- [Task instructions]
Set down, unchanged, the lines of the items below, beginning at the line that contains "Sve što nanosimo" and stopping after the line that contains "aromatične spojeve koji".

- [Data]
•••••

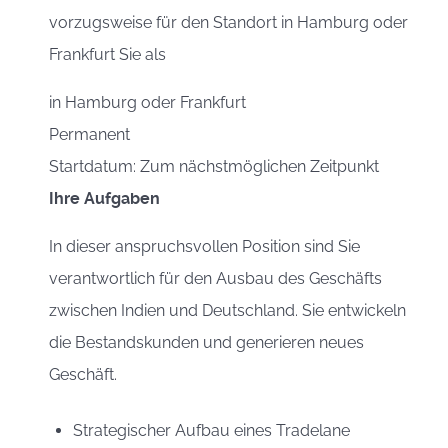
vorzugsweise für den Standort in Hamburg oder
Frankfurt Sie als
in
Hamburg oder Frankfurt
Permanent
Startdatum: Zum nächstmöglichen Zeitpunkt
Ihre Aufgaben
In dieser anspruchsvollen Position sind Sie
verantwortlich für den Ausbau des Geschäfts
zwischen Indien und Deutschland. Sie entwickeln
die Bestandskunden und generieren neues
Geschäft.
Strategischer Aufbau eines Tradelane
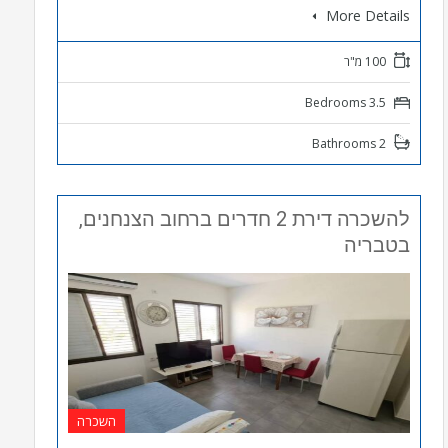
More Details
100 מ"ר
3.5 Bedrooms
2 Bathrooms
להשכרה דירת 2 חדרים ברחוב הצנחנים,
בטבריה
השכרה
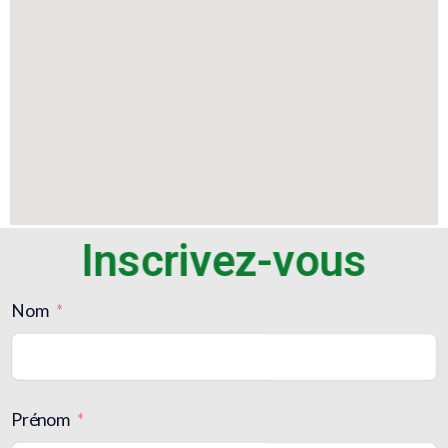
Inscrivez-vous
Nom
Prénom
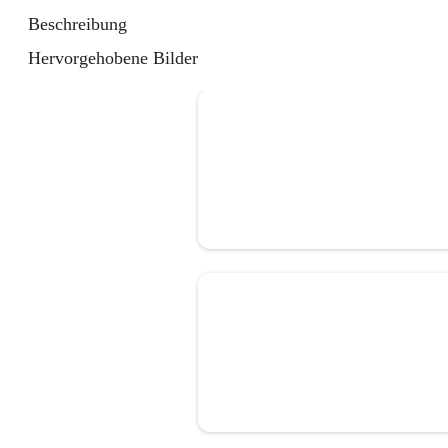
Beschreibung
Hervorgehobene Bilder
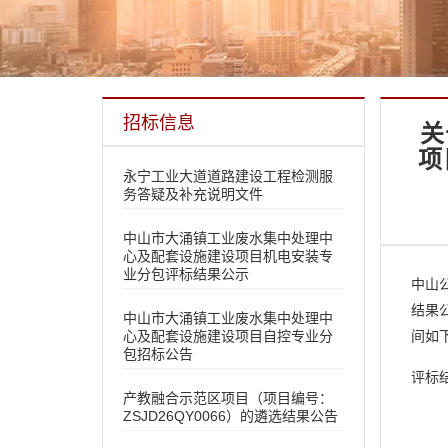
招标信息
关
项
永宁工业大道道路建设工程检测服
务答疑及补充说明文件
中山市大涌镇工业废水集中处理中
心及配套设施建设项目机电安装专
业分包评标结果公示
中山公
结果
中山市大涌镇工业废水集中处理中
心及配套设施建设项目自控专业分
间如
包招标公告
评标结
产教融合示范区项目（项目编号：
ZSJD26QY0066）的遴选结果公告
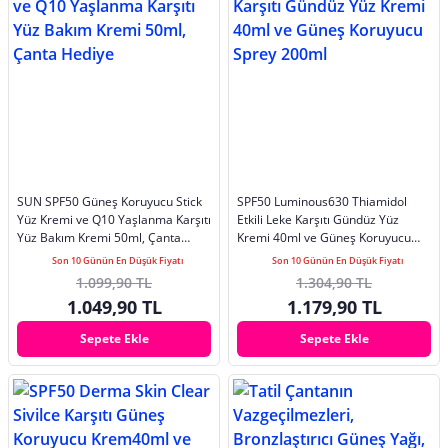
SUN SPF50 Güneş Koruyucu Stick
SPF50 Luminous630 Thiamidol
Yüz Kremi ve Q10 Yaşlanma Karşıtı
Etkili Leke Karşıtı Gündüz Yüz
Yüz Bakım Kremi 50ml, Çanta
Kremi 40ml ve Güneş Koruyucu
Hediye
Sprey 200ml
Son 10 Günün En Düşük Fiyatı
Son 10 Günün En Düşük Fiyatı
1.099,90 TL
1.304,90 TL
1.049,90 TL
1.179,90 TL
Sepete Ekle
Sepete Ekle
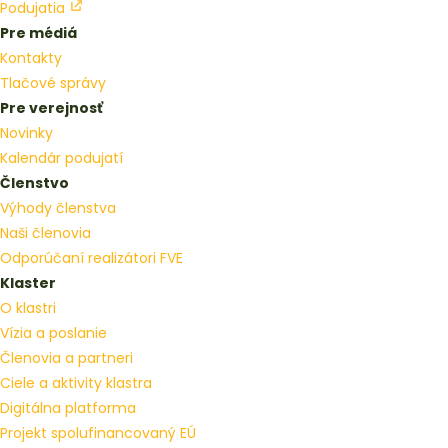
Podujatia
Pre médiá
Kontakty
Tlačové správy
Pre verejnosť
Novinky
Kalendár podujatí
Členstvo
Výhody členstva
Naši členovia
Odporúčaní realizátori FVE
Klaster
O klastri
Vízia a poslanie
Členovia a partneri
Ciele a aktivity klastra
Digitálna platforma
Projekt spolufinancovaný EÚ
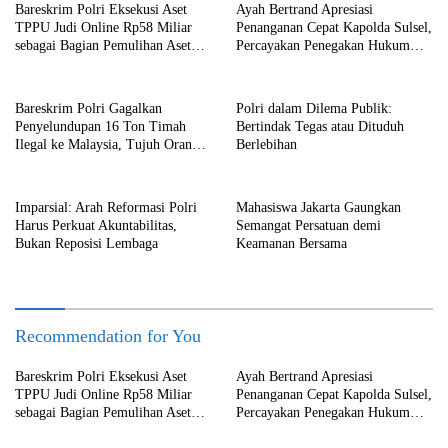
Bareskrim Polri Eksekusi Aset
Ayah Bertrand Apresiasi
TPPU Judi Online Rp58 Miliar
Penanganan Cepat Kapolda Sulsel,
sebagai Bagian Pemulihan Aset
Percayakan Penegakan Hukum
Negara
kepada Kepolisian
Bareskrim Polri Gagalkan
Polri dalam Dilema Publik:
Penyelundupan 16 Ton Timah
Bertindak Tegas atau Dituduh
Ilegal ke Malaysia, Tujuh Orang
Berlebihan
Ditetapkan sebagai Tersangka
Imparsial: Arah Reformasi Polri
Mahasiswa Jakarta Gaungkan
Harus Perkuat Akuntabilitas,
Semangat Persatuan demi
Bukan Reposisi Lembaga
Keamanan Bersama
Recommendation for You
Bareskrim Polri Eksekusi Aset
Ayah Bertrand Apresiasi
TPPU Judi Online Rp58 Miliar
Penanganan Cepat Kapolda Sulsel,
sebagai Bagian Pemulihan Aset
Percayakan Penegakan Hukum
Negara
kepada Kepolisian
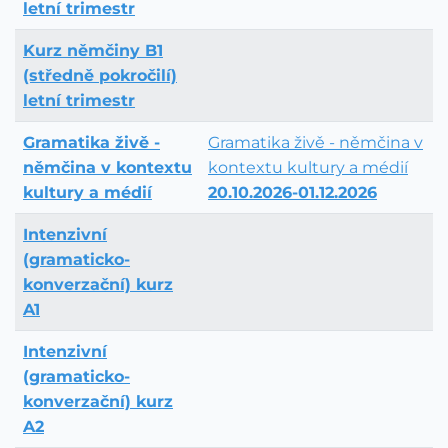
letní trimestr
Kurz němčiny B1
(středně pokročilí)
letní trimestr
Gramatika živě -
Gramatika živě - němčina v
němčina v kontextu
kontextu kultury a médií
kultury a médií
20.10.2026-01.12.2026
Intenzivní
(gramaticko-
konverzační) kurz
A1
Intenzivní
(gramaticko-
konverzační) kurz
A2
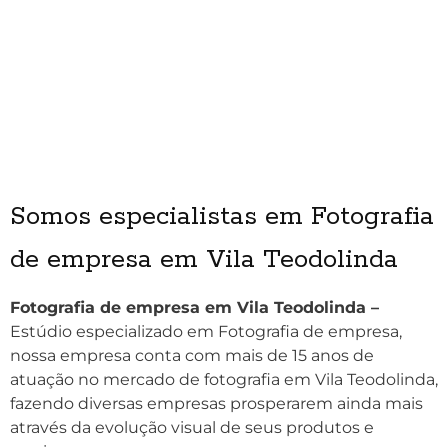
Somos especialistas em Fotografia
de empresa em Vila Teodolinda
Fotografia de empresa em Vila Teodolinda –
Estúdio especializado em Fotografia de empresa,
nossa empresa conta com mais de 15 anos de
atuação no mercado de fotografia em Vila Teodolinda,
fazendo diversas empresas prosperarem ainda mais
através da evolução visual de seus produtos e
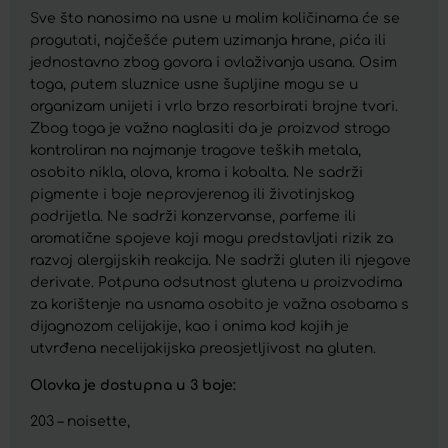
Sve što nanosimo na usne u malim količinama će se
progutati, najčešće putem uzimanja hrane, pića ili
jednostavno zbog govora i ovlaživanja usana. Osim
toga, putem sluznice usne šupljine mogu se u
organizam unijeti i vrlo brzo resorbirati brojne tvari.
Zbog toga je važno naglasiti da je proizvod strogo
kontroliran na najmanje tragove teških metala,
osobito nikla, olova, kroma i kobalta. Ne sadrži
pigmente i boje neprovjerenog ili životinjskog
podrijetla. Ne sadrži konzervanse, parfeme ili
aromatične spojeve koji mogu predstavljati rizik za
razvoj alergijskih reakcija. Ne sadrži gluten ili njegove
derivate. Potpuna odsutnost glutena u proizvodima
za korištenje na usnama osobito je važna osobama s
dijagnozom celijakije, kao i onima kod kojih je
utvrđena necelijakijska preosjetljivost na gluten.
Olovka je dostupna u 3 boje:
203 – noisette,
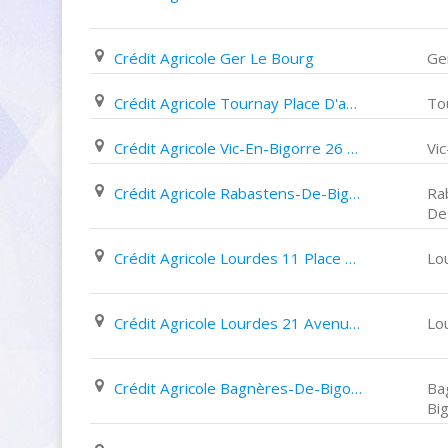
Crédit Agricole Ger Le Bourg
Ge
Crédit Agricole Tournay Place D'astarac
To
Crédit Agricole Vic-En-Bigorre 26 Boulevard D'alsace
Vi
Crédit Agricole Rabastens-De-Bigorre 35 Place Centrale
Ra
De
Crédit Agricole Lourdes 11 Place Du Champ Commun
Lo
Crédit Agricole Lourdes 21 Avenue Alexandre Marqui
Lo
Crédit Agricole Bagnères-De-Bigorre 20 Allée des Coustous
Ba
Bi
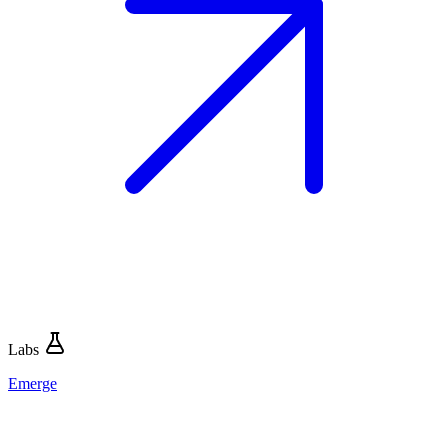
Labs
Emerge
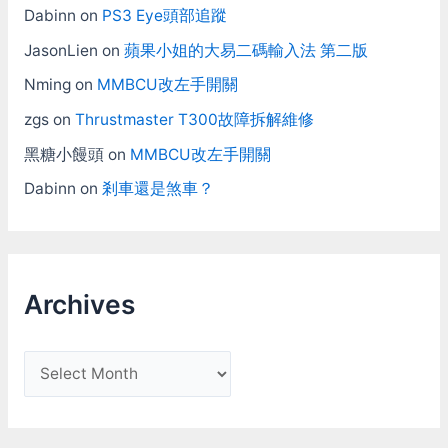
Dabinn
on
PS3 Eye頭部追蹤
JasonLien
on
蘋果小姐的大易二碼輸入法 第二版
Nming
on
MMBCU改左手開關
zgs
on
Thrustmaster T300故障拆解維修
黑糖小饅頭
on
MMBCU改左手開關
Dabinn
on
剎車還是煞車？
Archives
A
r
c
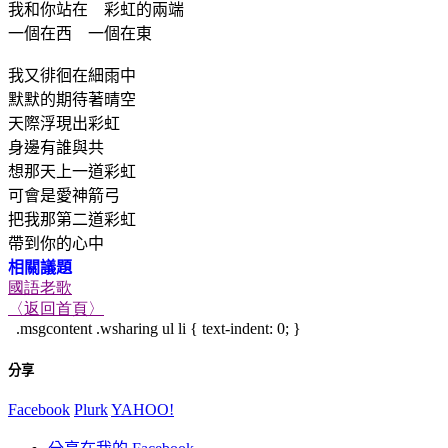
我和你站在 彩虹的兩端
一個在西 一個在東
我又徘徊在細雨中
默默的期待著晴空
天際浮現出彩虹
身邊有誰與共
想那天上一道彩虹
可會是愛神箭弓
把我那第二道彩虹
帶到你的心中
相關議題
國語老歌
〈返回首頁〉
.msgcontent .wsharing ul li { text-indent: 0; }
分享
Facebook
Plurk
YAHOO!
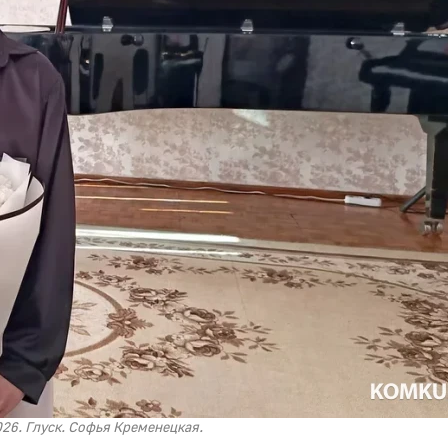
026. Глуск. Софья Кременецкая.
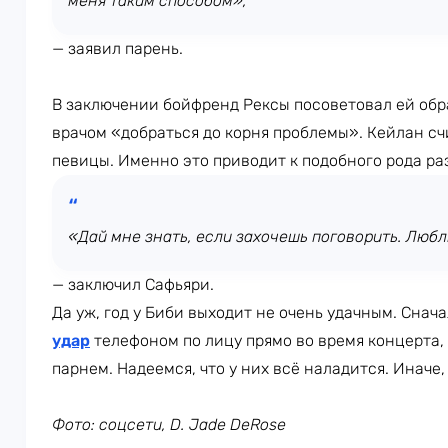
меня таким способом»,
— заявил парень.
В заключении бойфренд Рексы посоветовал ей обра
врачом «добраться до корня проблемы». Кейлан сч
певицы. Именно это приводит к подобного рода ра
«Дай мне знать, если захочешь поговорить. Любл
— заключил Сафьяри.
Да уж, год у Биби выходит не очень удачным. Снач
удар
телефоном по лицу прямо во время концерта, 
парнем. Надеемся, что у них всё наладится. Иначе,
Фото: соцсети, D. Jade DeRose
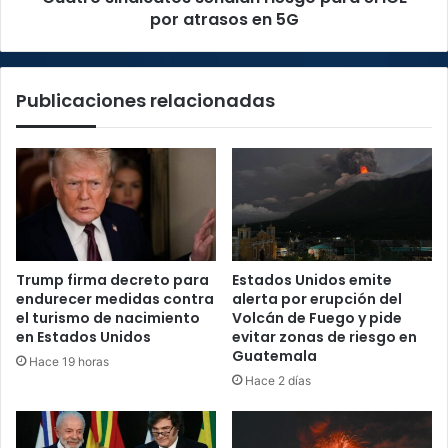
5G
por atrasos en 5G
Publicaciones relacionadas
Trump firma decreto para
Estados Unidos emite
endurecer medidas contra
alerta por erupción del
el turismo de nacimiento
Volcán de Fuego y pide
en Estados Unidos
evitar zonas de riesgo en
Guatemala
Hace 19 horas
Hace 2 días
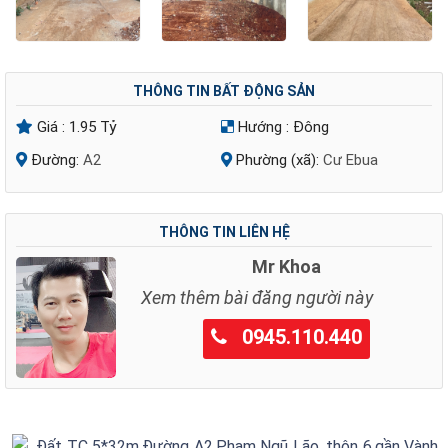
THÔNG TIN BẤT ĐỘNG SẢN
Giá :
1.95 Tỷ
Hướng :
Đông
Đường:
A2
Phường (xã):
Cư Ebua
THÔNG TIN LIÊN HỆ
Mr Khoa
Xem thêm bài đăng người này
0945.110.440
Đất TC 5*32m,Đường A2,Phạm Ngũ Lão, thôn 6,gần Vành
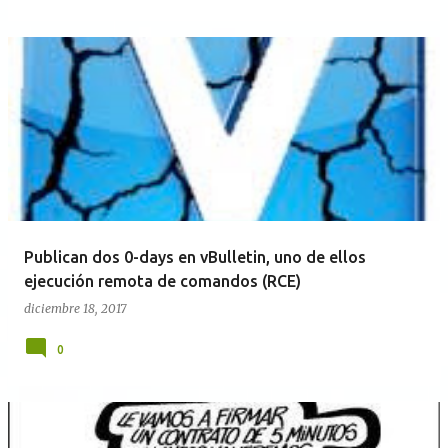
Publican dos 0-days en vBulletin, uno de ellos
ejecución remota de comandos (RCE)
diciembre 18, 2017
0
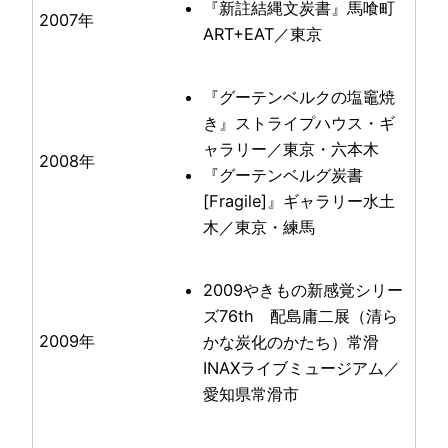
『新註結縄文炭書』馬喰町
2007年
ART+EAT／東京
『グーテンベルクの塩竈焼
き』ストライプハウス・ギ
ャラリー／東京・六本木
2008年
『グーテンベルグ炭書
[Fragile]』ギャラリー水土
木／東京・練馬
2009やきもの新感覚シリー
ズ76th 配島庸二展（清ら
2009年
かな炭化のかたち）常滑
INAXライブミュージアム／
愛知県常滑市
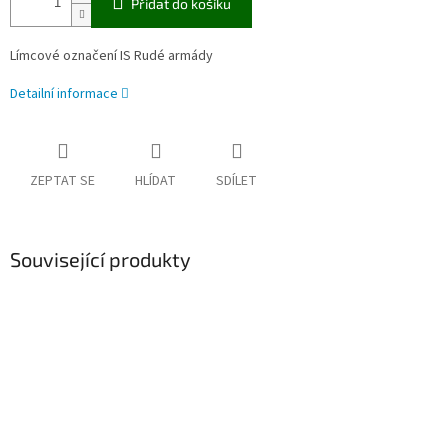
Přidat do košíku
Límcové označení IS Rudé armády
Detailní informace
ZEPTAT SE
HLÍDAT
SDÍLET
Související produkty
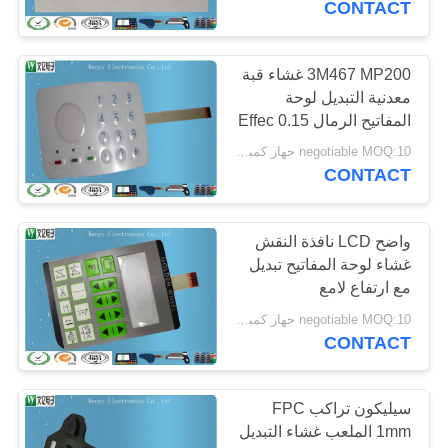
CONTACT
3M467 MP200 غشاء قبة
معدنية التبديل لوحة
المفاتيح الرمال Effec 0.15
PET تراكب مع 3 المصابيح
negotiable MOQ:10 جهاز كمبيوتر شخصى / الكثير
SMT
CONTACT
واضح LCD نافذة النقش
غشاء لوحة المفاتيح تبديل
مع ارتفاع لامع
negotiable MOQ:10 جهاز كمبيوتر شخصى / الكثير
CONTACT
سيليكون تراكب FPC
1mm الملعب غشاء التبديل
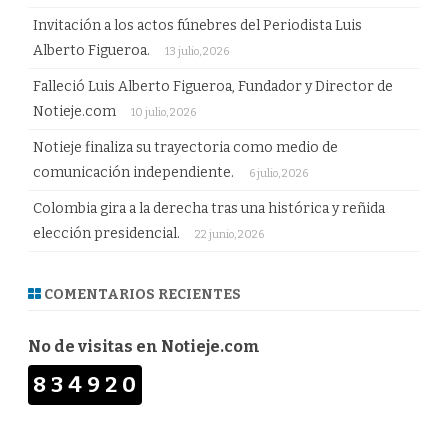
Invitación a los actos fúnebres del Periodista Luis
Alberto Figueroa.
13 julio, 2026
Falleció Luis Alberto Figueroa, Fundador y Director de
Notieje.com
10 julio, 2026
Notieje finaliza su trayectoria como medio de
comunicación independiente.
6 julio, 2026
Colombia gira a la derecha tras una histórica y reñida
elección presidencial.
22 junio, 2026
COMENTARIOS RECIENTES
No de visitas en Notieje.com
834920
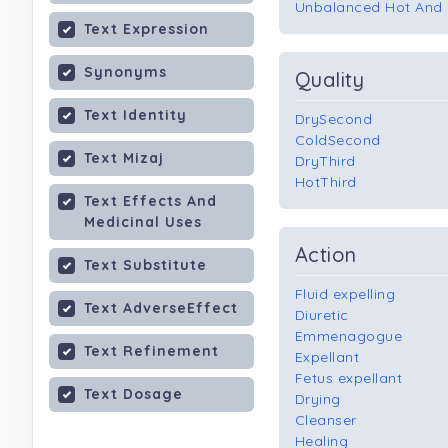
Unbalanced Hot And 
Text Expression
Synonyms
Quality
Text Identity
DrySecond
ColdSecond
Text Mizaj
DryThird
HotThird
Text Effects And
Medicinal Uses
Action
Text Substitute
Fluid expelling
Text AdverseEffect
Diuretic
Emmenagogue
Text Refinement
Expellant
Fetus expellant
Text Dosage
Drying
Cleanser
Healing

•••••

- [Written answer]
Sve što nanosimo na usne u malim količinama će se
progutati, najčešće putem uzimanja hrane, pića ili
jednostavno zbog govora i ovlaživanja usana. Osim
toga, putem sluznice usne šupljine mogu se u
organizam unijeti i vrlo brzo resorbirati brojne tvari.
Zbog toga je važno naglasiti da je proizvod strogo
kontroliran na najmanje tragove teških metala,
osobito nikla, olova, kroma i kobalta. Ne sadrži
pigmente i boje neprovjerenog ili životinjskog
podrijetla. Ne sadrži konzervanse, parfeme ili
aromatične spojeve koji mogu predstavljati rizik za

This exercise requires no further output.